* **Assigned task**
Repeat the records word for word, excluding any picture.
··· Provided information
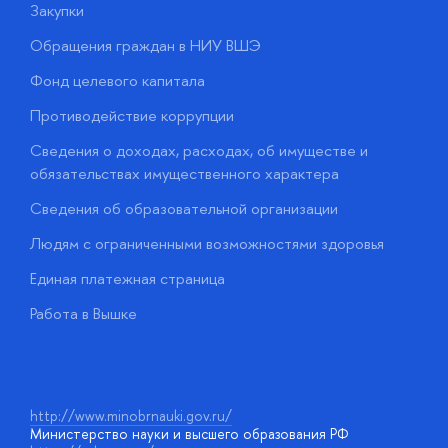
Закупки
П
Обращения граждан в НИУ ВШЭ
А
Фонд целевого капитала
Д
Противодействие коррупции
Ц
Сведения о доходах, расходах, об имуществе и
Б
обязательствах имущественного характера
О
Сведения об образовательной организации
О
Людям с ограниченными возможностями здоровья
у
Единая платежная страница
Работа в Вышке
http://www.minobrnauki.gov.ru/
Министерство науки и высшего образования РФ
······
* **Result**
Закупки
П
Обращения граждан в НИУ ВШЭ
А
Фонд целевого капитала
Д
Противодействие коррупции
Ц
Сведения о доходах, расходах, об имуществе и
Б
обязательствах имущественного характера
О
Сведения об образовательной организации
О
Людям с ограниченными возможностями здоровья
у
Единая платежная страница
Работа в Вышке
http://www.minobrnauki.gov.ru/
Министерство науки и высшего образования РФ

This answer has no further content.